Lo spettacolo, è stato voluto dall’Assessorato alla Cultura e da quello alle Pari opportunità del Comune, in collaborazione con la Proloco e l’associazione Piano scenico, in occasione della Giornata internazionale per l’eliminazione della violenza contro le donne (25 novembre) ricorrenza istituita dall’Assemblea generale delle Nazioni Unite. Allo stesso tempo, questa data è l’inizio dei “16 giorni di attivismo contro la violenza di genere” che precedono la Giornata mondiale dei diritti umani il 10 dicembre di ogni anno. «Questo è un modo non banale – afferma l’assessore Roberta Sancasciani – per riflettere su un problema che riguarda le donne ad ogni latitudine,e che ogni giorno riempe le cronache dei giornali».

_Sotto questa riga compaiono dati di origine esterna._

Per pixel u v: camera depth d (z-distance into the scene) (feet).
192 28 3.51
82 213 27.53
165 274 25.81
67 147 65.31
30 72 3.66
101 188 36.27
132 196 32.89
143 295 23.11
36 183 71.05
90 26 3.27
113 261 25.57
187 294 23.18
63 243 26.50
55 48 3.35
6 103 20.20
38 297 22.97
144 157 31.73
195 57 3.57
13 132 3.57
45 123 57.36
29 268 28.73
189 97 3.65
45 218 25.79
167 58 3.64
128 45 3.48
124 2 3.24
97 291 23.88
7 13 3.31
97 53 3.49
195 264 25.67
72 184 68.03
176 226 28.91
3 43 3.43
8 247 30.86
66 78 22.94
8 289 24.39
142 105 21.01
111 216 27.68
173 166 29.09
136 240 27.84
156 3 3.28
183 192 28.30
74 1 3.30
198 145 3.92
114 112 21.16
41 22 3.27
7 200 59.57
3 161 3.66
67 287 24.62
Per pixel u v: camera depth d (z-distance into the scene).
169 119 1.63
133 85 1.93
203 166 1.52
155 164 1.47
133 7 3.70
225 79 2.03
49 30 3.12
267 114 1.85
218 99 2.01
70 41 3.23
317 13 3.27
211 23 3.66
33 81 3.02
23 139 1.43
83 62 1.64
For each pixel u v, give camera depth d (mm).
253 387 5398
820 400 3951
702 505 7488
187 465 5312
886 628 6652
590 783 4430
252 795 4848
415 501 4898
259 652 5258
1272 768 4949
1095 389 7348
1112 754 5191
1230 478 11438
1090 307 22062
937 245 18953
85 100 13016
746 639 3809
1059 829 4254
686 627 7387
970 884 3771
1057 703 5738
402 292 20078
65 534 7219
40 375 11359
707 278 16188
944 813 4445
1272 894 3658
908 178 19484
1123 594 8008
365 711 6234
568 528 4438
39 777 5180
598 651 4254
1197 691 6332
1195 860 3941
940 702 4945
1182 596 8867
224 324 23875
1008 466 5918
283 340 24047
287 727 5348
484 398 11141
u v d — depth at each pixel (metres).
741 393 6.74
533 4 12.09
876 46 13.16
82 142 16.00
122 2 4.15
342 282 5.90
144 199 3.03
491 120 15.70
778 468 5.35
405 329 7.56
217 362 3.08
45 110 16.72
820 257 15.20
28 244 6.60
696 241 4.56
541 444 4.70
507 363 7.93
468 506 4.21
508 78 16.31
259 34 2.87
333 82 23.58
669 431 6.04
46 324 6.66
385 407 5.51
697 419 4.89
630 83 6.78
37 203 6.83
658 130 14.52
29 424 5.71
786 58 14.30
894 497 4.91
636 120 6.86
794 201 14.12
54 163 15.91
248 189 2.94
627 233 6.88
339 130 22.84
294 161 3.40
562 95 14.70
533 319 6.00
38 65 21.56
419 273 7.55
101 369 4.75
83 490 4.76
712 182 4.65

Significativa, la vicenda narrata: quella di Gulia Tofana, figlia di quella Tofana D’Adamo, giustiziata a Palermo 12 luglio 1633 con l’accusa di aver avvelenato il marito Francesco. Se Giulia fosse stata proprio la figlia di Tofana, potrebbe spiegarsi così l’apprendimento delle prime nozioni sui veleni come appunto l’acqua tofana da lei inventata, veleno incolore, inodore e insapore ma altamente tossico, capace nel giro di pochi giorni di provocare una morte naturale, che vendette principalmente a donne intrappolate in matrimoni violenti trascinando in questa attività anche sua figlia (o sorella) Girolama Spera.
Dopo un po’ di anni una cliente della donna, la contessa di Ceri, per liberarsi del marito, utilizzò tutto il liquido della boccetta contenente il veleno, smuovendo i sospetti dei parenti del defunto. Le indagini condussero a Giulia Tofana, la quale venne imprigionata e torturata, ammettendo di aver venduto, soprattutto a Roma, durante il periodo della peste (cosa che rendeva ancora più difficile identificare gli avvelenamenti), boccette sufficienti ad uccidere 600 persone. Il 5 luglio 1659 fu condannata e giustiziata a Campo de’ Fiori, insieme a Roma, insieme alla figlia (o sorella) e ad altre tre donne ritenute colpevoli di aver avvelenato i propri mariti.